Oleh Sayidiman Suryohadiprojo
Ada sifat bangsa Indonesia yang menghambat kemajuan dan perkembangan dirinya. Yang dimaksudkan dengan sifat bangsa adalah gejala yang terdapat secara umum pada satu bangsa atau merupakan sifat mainstream bangsa. Tidak mustahil ada warga bangsa yang sifatnya berbeda, tetapi karena jumlah mereka merupakan minoritas sekali, maka sifat mereka tidak berpengaruh kepada sifat bangsa secara keseluruhan.
Salah satu sifat bangsa Indonesia yang amat merugikan kemajuannya adalah kebiasaan umum melakukan perbuatan dan tindakan yang amat berbeda atau bahkan bertentangan dengan ucapan dan pernyataan. Ada dunia yang berlainan antara dunia perbuatan dengan dunia ucapan. Sikap demikian dianggapnya sebagai barang biasa.
Sifat itu amat merugikan kehidupan bangsa. Orang beranggapan bahwa dengan ucapan atau pernyataan persoalan terpecahkan. Atau orang percaya bahwa dengan menyatakan sesuatu dengan sendirinya akan terjadi hal yang diucapkan itu. Orang tidak sadar bahwa diperlukan perbuatan untuk menciptakan perubahan pada keadaan lama. Berapa banyak orang yang berteriak tentang jahatnya korupsi dan merasa gagah dengan teriakan itu. Ia pikir keadaan akan berubah karena teriakan itu. Dalam era Reformasi banyak orang bicara tentang pentingnya moralitas bangsa, tetapi mereka sendiri tidak pernah berbuat sesuai dengan moralitas yang tinggi.
Sebelum Reformasi
Akan tetapi, sifat demikian sudah berlangsung jauh sebelum reformasi. Di masa Presiden Soekarno pun sering terjadi sloganisme yang dalam kenyataan justru melemahkan bangsa kita. Pada tahun 1945 telah ditegaskan Pancasila sebagai Dasar Negara RI dan Weltanschauung atau pandangan hidup bangsa Indonesia. Akan tetapi, dalam kenyataan Pancasila tidak pernah diusahakan menjadi kenyataan dalam kehidupan bangsa. Malahan justru dilanggar ketika digunakan sistem politik dan ekonomi yang tidak sesuai dengan Pancasila. Juga dalam pemerintahan Presiden Soeharto dikatakan bahwa Orde Baru hendak melaksanakan Pancasila dan UUD 1945 secara murni dan konsekuen. Dalam ucapan dan bahkan dalam konsep tertulis semua serba bagus. Akan tetapi kenyataan berbeda sekali dari ucapan dan konsep.

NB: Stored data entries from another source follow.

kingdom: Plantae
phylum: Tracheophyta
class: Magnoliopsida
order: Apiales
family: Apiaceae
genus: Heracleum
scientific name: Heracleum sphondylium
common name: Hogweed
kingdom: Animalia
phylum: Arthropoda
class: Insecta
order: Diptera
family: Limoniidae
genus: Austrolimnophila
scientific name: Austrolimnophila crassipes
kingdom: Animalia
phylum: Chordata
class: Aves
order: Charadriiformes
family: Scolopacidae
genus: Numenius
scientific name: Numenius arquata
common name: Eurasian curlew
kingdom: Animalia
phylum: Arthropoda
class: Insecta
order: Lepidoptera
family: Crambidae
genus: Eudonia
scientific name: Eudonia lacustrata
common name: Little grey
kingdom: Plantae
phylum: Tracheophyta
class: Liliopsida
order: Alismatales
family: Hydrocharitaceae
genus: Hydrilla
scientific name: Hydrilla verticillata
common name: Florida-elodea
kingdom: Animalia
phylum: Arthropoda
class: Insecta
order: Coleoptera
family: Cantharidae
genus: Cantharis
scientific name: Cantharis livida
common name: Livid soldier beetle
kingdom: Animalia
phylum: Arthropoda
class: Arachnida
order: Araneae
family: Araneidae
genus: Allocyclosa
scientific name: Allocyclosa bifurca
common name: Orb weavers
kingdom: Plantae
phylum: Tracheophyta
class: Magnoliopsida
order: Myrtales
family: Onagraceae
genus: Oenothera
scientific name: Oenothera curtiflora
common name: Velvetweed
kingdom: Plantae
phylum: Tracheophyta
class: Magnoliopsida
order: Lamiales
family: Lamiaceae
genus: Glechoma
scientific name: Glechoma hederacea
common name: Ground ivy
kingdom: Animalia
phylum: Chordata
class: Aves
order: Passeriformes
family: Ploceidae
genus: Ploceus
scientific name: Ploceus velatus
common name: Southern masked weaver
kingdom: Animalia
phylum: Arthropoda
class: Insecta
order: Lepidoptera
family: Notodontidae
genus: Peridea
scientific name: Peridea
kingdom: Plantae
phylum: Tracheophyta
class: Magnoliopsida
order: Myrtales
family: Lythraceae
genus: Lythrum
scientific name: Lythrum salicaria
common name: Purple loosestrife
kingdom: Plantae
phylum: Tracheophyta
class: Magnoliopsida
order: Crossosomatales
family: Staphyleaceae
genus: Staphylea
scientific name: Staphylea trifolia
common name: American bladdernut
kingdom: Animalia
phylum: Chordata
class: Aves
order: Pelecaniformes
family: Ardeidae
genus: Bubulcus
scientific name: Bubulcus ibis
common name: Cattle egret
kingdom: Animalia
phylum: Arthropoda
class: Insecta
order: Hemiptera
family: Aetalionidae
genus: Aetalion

Sifat ini tidak hanya menyangkut hal-hal yang muluk seperti Pancasila dan UUD 1945, tetapi juga terjadi dalam kehidupan sehari-hari. Seperti sukarnya orang menjalankan tertib lalu lintas, padahal di mana-mana orang bicara tentang pentingnya disiplin sosial. Makin banyak orang menjalankan ritual agama yang seharusnya membuat orang lebih baik budi pekerti dan akhlaknya. Akan tetapi dalam kenyataan korupsi tidak berkurang, bahkan dalam era Reformasi lebih meluas. Di mana-mana orang yang kaya raya dielu-elukan, padahal sangat tidak jelas dari mana kekayaan orang itu.
Maka tidak mengherankan kalau kondisi bangsa tetap kacau dan kemajuan amat seret. Apalagi dalam Reformasi orang makin banyak bicara tanpa ada tindakan dan perbuatan yang sepadan.
Sifat bangsa yang negatif ini disebabkan antara lain karena kurang kuatnya daya kehendak (willpower) pada bangsa kita. Otak yang cerdas dapat menghasilkan konsep yang ulung. Akan tetapi karena kurang adanya daya kehendak yang kuat, maka tidak ada dorongan untuk menjadikan konsep itu satu kenyataan baru.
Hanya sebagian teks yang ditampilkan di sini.